A peça estrear-se-á, simbolicamente, no adro da Igreja de Nossa Senhora do Populo, nas Caldas da Rainha, onde em 1504 Gil Vicente apresentou o 'Auto de S. Martinho' e onde em 2004 o Teatro da Rainha levou à cena uma verso diferente do mesmo auto.
Desta vez, a proposta do Teatro da Rainha, companhia residente neste concelho do distrito de Leiria, é para levar à cena uma peça em que "passado e presente se cruzam".
De acordo com a sinopse divulgada pela companhia, a peça 'Os Míseros -- Prantos, Lamentos, Loas e Pregões' parte de personagens de Gil Vicente e "atraca numa ilha, desenhada por Henrique Bento Fialho, destapando satiricamente a caixa de Pandora das desgraças universais".
A peça desenvolve-se em dois painéis, no primeiro dos quais entram em cena o Anjo, do 'Auto da História de Deus', anunciando a chegada de Lúcifer, do seu meirinho Belial e de Satanás, fidalgo do seu conselho, todos apostados em destruir a obra de Deus.
Da "luta entre o bem o e mal" fica uma "terra amaldiçoada" em que a morte se transforma em Maria Parda. Ao funeral desta chega João Mortinheira, da "Tragicomédia dos agravados" e ao palco subirá ainda Genebra Pereira, do 'Auto das Fadas', Apariço e Ordonho, de 'Quem tem farelos' e, por fim, o pobre, do 'Auto de S. Martinho', mendigando, e o próprio S. Martinho, a distribuir sopa pelo pobres.

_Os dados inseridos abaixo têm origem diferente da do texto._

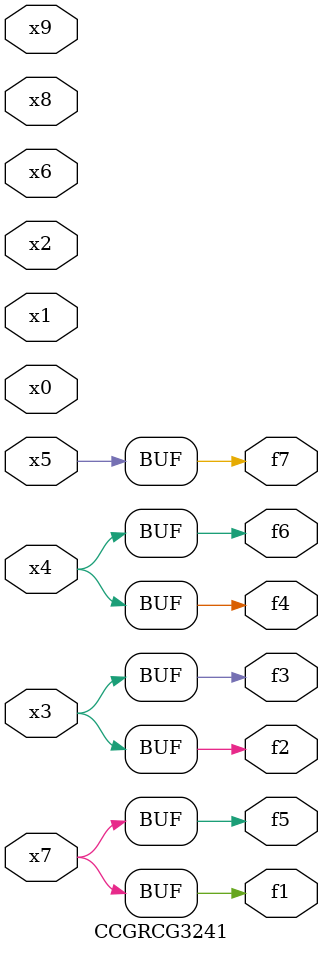
<source format=v>
module CCGRCG3241(
	input x0, x1, x2, x3, x4, x5, x6, x7, x8, x9,
	output f1, f2, f3, f4, f5, f6, f7
);
	assign f1 = x7;
	assign f2 = x3;
	assign f3 = x3;
	assign f4 = x4;
	assign f5 = x7;
	assign f6 = x4;
	assign f7 = x5;
endmodule

</source>
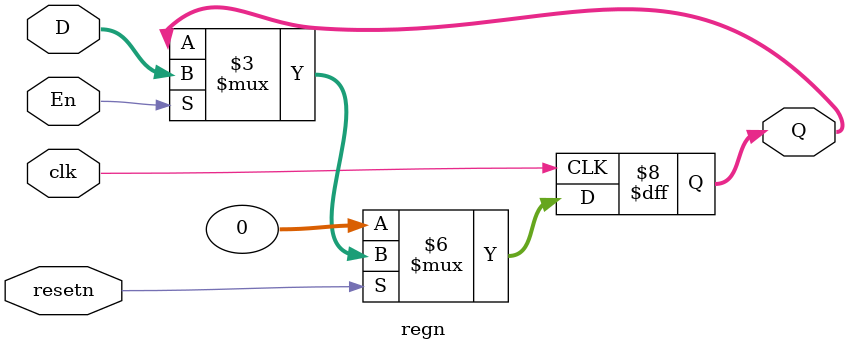
<source format=v>
module regn #(
    parameter n = 32
) (
    input wire [n-1:0] D,
    input wire resetn,
    input wire En,
    input wire clk,
    output reg [n-1:0] Q
);
  always @(posedge clk)
    if (!resetn) Q <= 0;
    else if (En) Q <= D;
endmodule
</source>
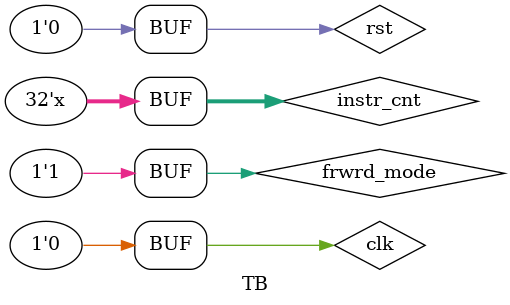
<source format=v>
`timescale 1ns/1ns
module TB();

	reg clk = 1'b0, rst = 1'b0, frwrd_mode = 1'b1;

	ARM ARM(.clk(clk), .rst(rst), .frwrd_mode(frwrd_mode));

	initial begin
	  	#200
		clk = 1'b0;
		repeat(5000) begin
		  	clk = ~clk;
			#10;
		end
	end

	reg [31:0] instr_cnt;
	initial instr_cnt = 0;
	always @(ARM.IF_Stage.pc_reg_out)
		instr_cnt = instr_cnt + 1;
	
	initial begin
		#10
		rst = 1'b1;
		#140
		rst = 1'b0;
	end

endmodule
</source>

No segundo painel da peça, Martinho "isola-se numa ilha e vive no meio da natureza, de costas voltadas para a civilização", pode ler-se na sinopse, aludindo a parte do espetáculo que, sob o subtítulo 'S.N.S.', aborda "o novo normal".

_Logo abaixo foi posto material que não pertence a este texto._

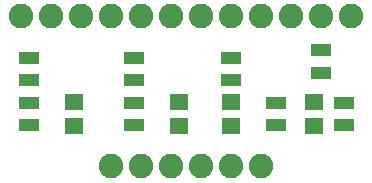
<source format=gts>
G04 #@! TF.FileFunction,Soldermask,Top*
%FSLAX46Y46*%
G04 Gerber Fmt 4.6, Leading zero omitted, Abs format (unit mm)*
G04 Created by KiCad (PCBNEW 4.0.6) date Wednesday, December 20, 2017 'PMt' 01:59:56 PM*
%MOMM*%
%LPD*%
G01*
G04 APERTURE LIST*
%ADD10C,0.100000*%
%ADD11R,1.650000X1.400000*%
%ADD12C,2.082800*%
%ADD13R,1.700000X1.100000*%
G04 APERTURE END LIST*
D10*
D11*
X149225000Y-108855000D03*
X149225000Y-110855000D03*
X158115000Y-108855000D03*
X158115000Y-110855000D03*
X162560000Y-108855000D03*
X162560000Y-110855000D03*
X169545000Y-108855000D03*
X169545000Y-110855000D03*
D12*
X165100000Y-114300000D03*
X162560000Y-114300000D03*
X160020000Y-114300000D03*
X157480000Y-114300000D03*
X154940000Y-114300000D03*
X152400000Y-114300000D03*
X149860000Y-101600000D03*
X147320000Y-101600000D03*
X144780000Y-101600000D03*
X157480000Y-101600000D03*
X154940000Y-101600000D03*
X152400000Y-101600000D03*
X165100000Y-101600000D03*
X162560000Y-101600000D03*
X160020000Y-101600000D03*
X172720000Y-101600000D03*
X170180000Y-101600000D03*
X167640000Y-101600000D03*
D13*
X145415000Y-105095000D03*
X145415000Y-106995000D03*
X145415000Y-108905000D03*
X145415000Y-110805000D03*
X154305000Y-105095000D03*
X154305000Y-106995000D03*
X154305000Y-108905000D03*
X154305000Y-110805000D03*
X162560000Y-105095000D03*
X162560000Y-106995000D03*
X166370000Y-108905000D03*
X166370000Y-110805000D03*
X170180000Y-104460000D03*
X170180000Y-106360000D03*
X172085000Y-108905000D03*
X172085000Y-110805000D03*
M02*

</source>
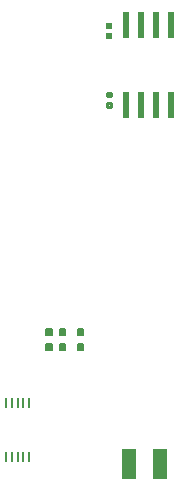
<source format=gbr>
G04 EAGLE Gerber RS-274X export*
G75*
%MOMM*%
%FSLAX34Y34*%
%LPD*%
%INSolderpaste Bottom*%
%IPPOS*%
%AMOC8*
5,1,8,0,0,1.08239X$1,22.5*%
G01*
%ADD10R,1.270000X2.540000*%
%ADD11R,0.600000X0.540000*%
%ADD12C,0.270000*%
%ADD13R,0.609600X2.286000*%
%ADD14R,0.250000X0.875000*%
%ADD15C,0.158750*%


D10*
X114300Y13970D03*
X140970Y13970D03*
D11*
X97790Y385320D03*
X97790Y376680D03*
D12*
X99440Y319610D02*
X99440Y316910D01*
X96140Y316910D01*
X96140Y319610D01*
X99440Y319610D01*
X99440Y319475D02*
X96140Y319475D01*
X99440Y325550D02*
X99440Y328250D01*
X99440Y325550D02*
X96140Y325550D01*
X96140Y328250D01*
X99440Y328250D01*
X99440Y328115D02*
X96140Y328115D01*
D13*
X111760Y385572D03*
X111760Y318008D03*
X124460Y385572D03*
X137160Y385572D03*
X124460Y318008D03*
X137160Y318008D03*
X149860Y385572D03*
X149860Y318008D03*
D14*
X30320Y20555D03*
X25320Y20555D03*
X20320Y20555D03*
X15320Y20555D03*
X10320Y20555D03*
X10320Y65805D03*
X15320Y65805D03*
X20320Y65805D03*
X25320Y65805D03*
X30320Y65805D03*
D15*
X49371Y110649D02*
X49371Y115411D01*
X49371Y110649D02*
X44609Y110649D01*
X44609Y115411D01*
X49371Y115411D01*
X49371Y112158D02*
X44609Y112158D01*
X44609Y113667D02*
X49371Y113667D01*
X49371Y115176D02*
X44609Y115176D01*
X49371Y123349D02*
X49371Y128111D01*
X49371Y123349D02*
X44609Y123349D01*
X44609Y128111D01*
X49371Y128111D01*
X49371Y124858D02*
X44609Y124858D01*
X44609Y126367D02*
X49371Y126367D01*
X49371Y127876D02*
X44609Y127876D01*
X60801Y115411D02*
X60801Y110649D01*
X56039Y110649D01*
X56039Y115411D01*
X60801Y115411D01*
X60801Y112158D02*
X56039Y112158D01*
X56039Y113667D02*
X60801Y113667D01*
X60801Y115176D02*
X56039Y115176D01*
X60801Y123349D02*
X60801Y128111D01*
X60801Y123349D02*
X56039Y123349D01*
X56039Y128111D01*
X60801Y128111D01*
X60801Y124858D02*
X56039Y124858D01*
X56039Y126367D02*
X60801Y126367D01*
X60801Y127876D02*
X56039Y127876D01*
X76041Y115411D02*
X76041Y110649D01*
X71279Y110649D01*
X71279Y115411D01*
X76041Y115411D01*
X76041Y112158D02*
X71279Y112158D01*
X71279Y113667D02*
X76041Y113667D01*
X76041Y115176D02*
X71279Y115176D01*
X76041Y123349D02*
X76041Y128111D01*
X76041Y123349D02*
X71279Y123349D01*
X71279Y128111D01*
X76041Y128111D01*
X76041Y124858D02*
X71279Y124858D01*
X71279Y126367D02*
X76041Y126367D01*
X76041Y127876D02*
X71279Y127876D01*
M02*

</source>
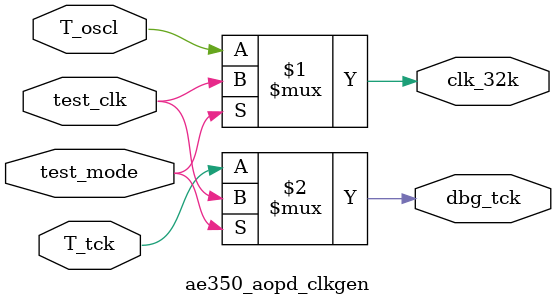
<source format=v>


module ae350_aopd_clkgen (
input		test_mode,
input		test_clk,

output		clk_32k,
input		T_oscl,

output		dbg_tck,
input		T_tck
);

assign	clk_32k	= test_mode ? test_clk : T_oscl;
assign	dbg_tck	= test_mode ? test_clk : T_tck;

endmodule

</source>
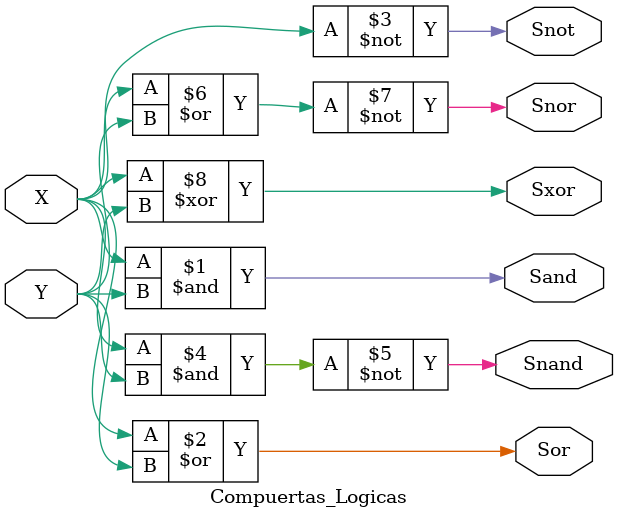
<source format=v>
/*
		**** COMPUERTAS LOGICAS ****
	El presente código verilog implementa las compuertas lógicas
	utilizando asignamiento continuo.
	Para cada compuera lógica esta establecida una salida S=Salida seguido de la compuerta
	que almacenará (ej  Sand = Salida And.
	
*/
//Definición del módulo
module Compuertas_Logicas(
	//Entradas de un bit
	input X,
	input Y,
	// Salidas de tipo wire de un bit
	output wire Sand,
	output wire Sor,
	output wire Snot,
	output wire Snand, 
	output wire Sxor,
	output wire Snor
);
	//Asignación de compuertas lógicas a las salidas
	assign Sand = X & Y;
	assign Sor = X | Y;
	assign Snot = ~X;
	assign Snand = ~(X & Y);
	assign Snor = ~(X | Y);
	assign Sxor = X ^ Y;
	
endmodule // Fin del módulo

</source>
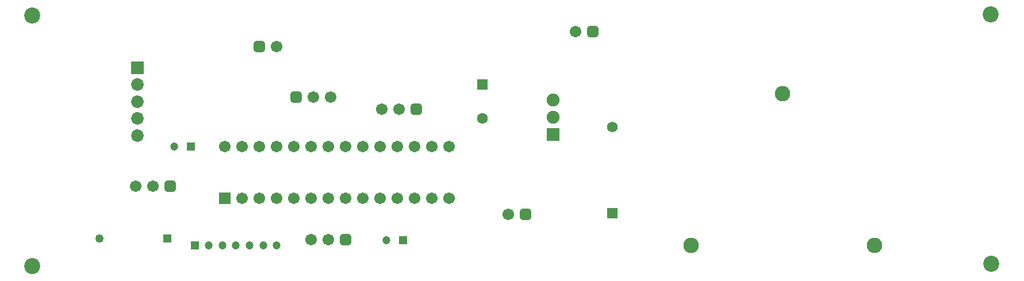
<source format=gbs>
G04*
G04 #@! TF.GenerationSoftware,Altium Limited,Altium Designer,23.10.1 (27)*
G04*
G04 Layer_Color=16711935*
%FSLAX25Y25*%
%MOIN*%
G70*
G04*
G04 #@! TF.SameCoordinates,5FF5A223-D15A-4C9D-8392-CC208A2D619A*
G04*
G04*
G04 #@! TF.FilePolarity,Negative*
G04*
G01*
G75*
%ADD14C,0.06706*%
G04:AMPARAMS|DCode=15|XSize=67.06mil|YSize=67.06mil|CornerRadius=18.76mil|HoleSize=0mil|Usage=FLASHONLY|Rotation=180.000|XOffset=0mil|YOffset=0mil|HoleType=Round|Shape=RoundedRectangle|*
%AMROUNDEDRECTD15*
21,1,0.06706,0.02953,0,0,180.0*
21,1,0.02953,0.06706,0,0,180.0*
1,1,0.03753,-0.01476,0.01476*
1,1,0.03753,0.01476,0.01476*
1,1,0.03753,0.01476,-0.01476*
1,1,0.03753,-0.01476,-0.01476*
%
%ADD15ROUNDEDRECTD15*%
%ADD16C,0.07284*%
%ADD17R,0.07284X0.07284*%
%ADD18C,0.04921*%
%ADD19R,0.04921X0.04921*%
%ADD20C,0.09300*%
%ADD21C,0.06312*%
%ADD22R,0.06312X0.06312*%
%ADD23C,0.09016*%
%ADD24C,0.06165*%
%ADD25R,0.06165X0.06165*%
%ADD26R,0.06706X0.06706*%
%ADD27C,0.04724*%
%ADD28R,0.04724X0.04724*%
%ADD29C,0.07493*%
%ADD30R,0.07493X0.07493*%
D14*
X150500Y142000D02*
D03*
X285000Y44681D02*
D03*
X170500Y30000D02*
D03*
X180500D02*
D03*
X182000Y112500D02*
D03*
X172000D02*
D03*
X211500Y105681D02*
D03*
X221500D02*
D03*
X69000Y61000D02*
D03*
X79000D02*
D03*
X324000Y150500D02*
D03*
X250500Y84000D02*
D03*
X240500D02*
D03*
X230500D02*
D03*
X220500D02*
D03*
X210500D02*
D03*
X200500D02*
D03*
X190500D02*
D03*
X180500D02*
D03*
X170500D02*
D03*
X160500D02*
D03*
X150500D02*
D03*
X140500D02*
D03*
X130500D02*
D03*
X120500D02*
D03*
X250500Y54000D02*
D03*
X240500D02*
D03*
X230500D02*
D03*
X220500D02*
D03*
X210500D02*
D03*
X200500D02*
D03*
X190500D02*
D03*
X180500D02*
D03*
X170500D02*
D03*
X160500D02*
D03*
X150500D02*
D03*
X140500D02*
D03*
X130500D02*
D03*
D15*
X140500Y142000D02*
D03*
X295000Y44681D02*
D03*
X190500Y30000D02*
D03*
X162000Y112500D02*
D03*
X231500Y105681D02*
D03*
X89000Y61000D02*
D03*
X334000Y150500D02*
D03*
D16*
X69819Y90315D02*
D03*
Y100157D02*
D03*
Y110000D02*
D03*
Y119843D02*
D03*
D17*
Y129685D02*
D03*
D18*
X47815Y30500D02*
D03*
D19*
X87185D02*
D03*
D20*
X565000Y16000D02*
D03*
X564500Y160500D02*
D03*
X9000Y14500D02*
D03*
Y160000D02*
D03*
D21*
X270000Y100157D02*
D03*
D22*
Y119843D02*
D03*
D23*
X444000Y114500D02*
D03*
X497100Y26500D02*
D03*
X390900D02*
D03*
D24*
X345300Y95200D02*
D03*
D25*
Y45200D02*
D03*
D26*
X120500Y54000D02*
D03*
D27*
X150622Y26500D02*
D03*
X142748D02*
D03*
X134874D02*
D03*
X127000D02*
D03*
X119126D02*
D03*
X111252D02*
D03*
X214079Y29500D02*
D03*
X91079Y84000D02*
D03*
D28*
X103378Y26500D02*
D03*
X223921Y29500D02*
D03*
X100921Y84000D02*
D03*
D29*
X311000Y111000D02*
D03*
Y101000D02*
D03*
D30*
Y91000D02*
D03*
M02*

</source>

Martinho, que só queria ter por companhia um livro para ler, é visitado por Caronte, o barqueiro que traz notícias do mundo, como a da humanidade a enfrentar uma pandemia causada por um virus desconhecido.

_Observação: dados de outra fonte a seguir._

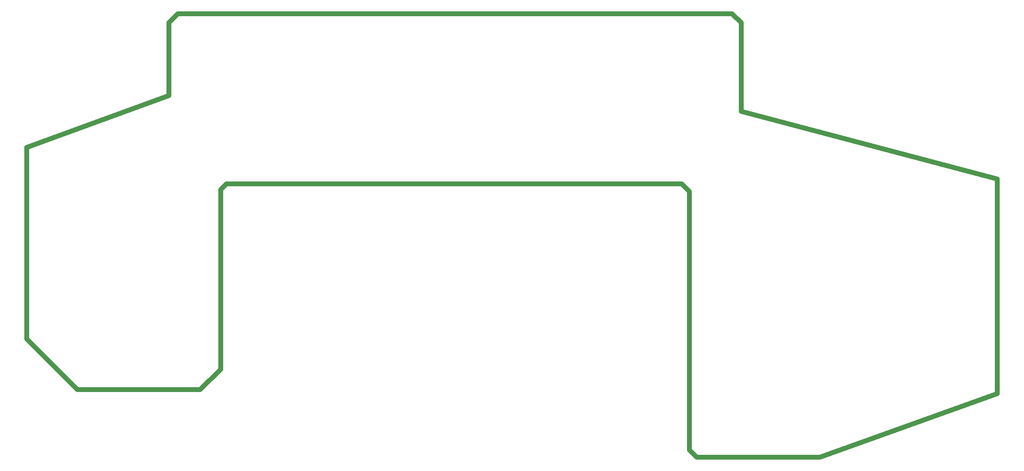
<source format=gm1>
%FSLAX24Y24*%
%MOIN*%
G70*
G01*
G75*
G04 Layer_Color=16711935*
%ADD10R,0.0500X0.0400*%
%ADD11R,0.0400X0.0500*%
%ADD12C,0.0394*%
%ADD13C,0.0197*%
%ADD14C,0.0315*%
%ADD15C,0.0100*%
%ADD16C,0.0039*%
%ADD17C,0.0700*%
%ADD18C,0.0600*%
%ADD19C,0.1200*%
%ADD20R,0.1200X0.1200*%
%ADD21C,0.0669*%
%ADD22C,0.0709*%
%ADD23O,0.1000X0.0500*%
%ADD24R,0.1000X0.0500*%
%ADD25R,0.1000X0.1000*%
%ADD26C,0.1181*%
%ADD27C,0.2362*%
%ADD28C,0.0500*%
G54D12*
X-35240Y3009D02*
X-23551Y7264D01*
X-35240Y-12764D02*
Y3009D01*
Y-12764D02*
X-31098Y-16906D01*
X-23551Y7264D02*
Y13264D01*
X-22803Y14012D01*
X23551Y5973D02*
Y13264D01*
X22803Y14012D02*
X23551Y13264D01*
X-22803Y14012D02*
X22803D01*
X23551Y5973D02*
X44622Y412D01*
X-31091Y-16933D02*
X-20965D01*
X-19291Y-15260D01*
X19291Y-21906D02*
X19894Y-22508D01*
X30033D01*
X-19291Y-15260D02*
Y-472D01*
X-18819Y0D01*
X0D01*
X19291Y-21906D02*
Y-634D01*
X18657Y0D02*
X19291Y-634D01*
X0Y0D02*
X18657D01*
X44622Y-17246D02*
Y412D01*
X30033Y-22508D02*
X44622Y-17246D01*
M02*

</source>
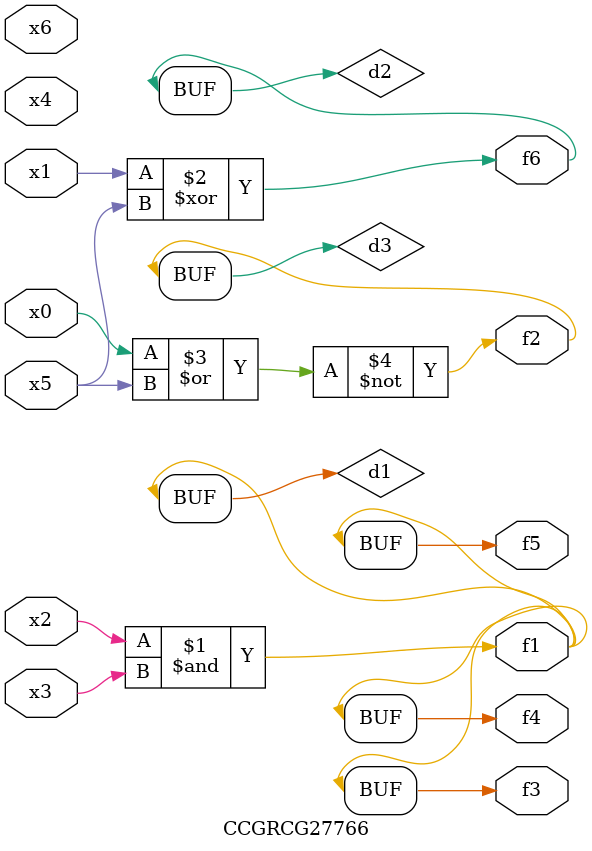
<source format=v>
module CCGRCG27766(
	input x0, x1, x2, x3, x4, x5, x6,
	output f1, f2, f3, f4, f5, f6
);

	wire d1, d2, d3;

	and (d1, x2, x3);
	xor (d2, x1, x5);
	nor (d3, x0, x5);
	assign f1 = d1;
	assign f2 = d3;
	assign f3 = d1;
	assign f4 = d1;
	assign f5 = d1;
	assign f6 = d2;
endmodule

</source>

À ilha chegam ainda duas raparigas mais interessadas nos telemóveis do que nos problemas do mundo e um negacionista que parece contaminar todos os habitantes do local onde não há médicos, nem hospitais.
A peça, que estará em cena até ao dia 23, com apresentações ao ar livre, tem encenação de Fernando Mora Ramos e as interpretações de Beatriz Antunes, Mafalda Taveira, Fábio Costa, João Costa, Nuno Machado e Vítor Sousa.
Henrique Manuel Bento Fialho (1974) é formado em Filosofia. Foi professor, livreiro e trabalha, atualmente, para o Teatro da Rainha, onde programa o ciclo 'Diga 33 --Poesia no Teatro'. Tem vários livros publicados, entre ensaio, poesia e ficção. Estreou-se na escrita para teatro com 'Na cama com Ofélia', espetáculo encenado por Fernando Mora Ramos em 2022.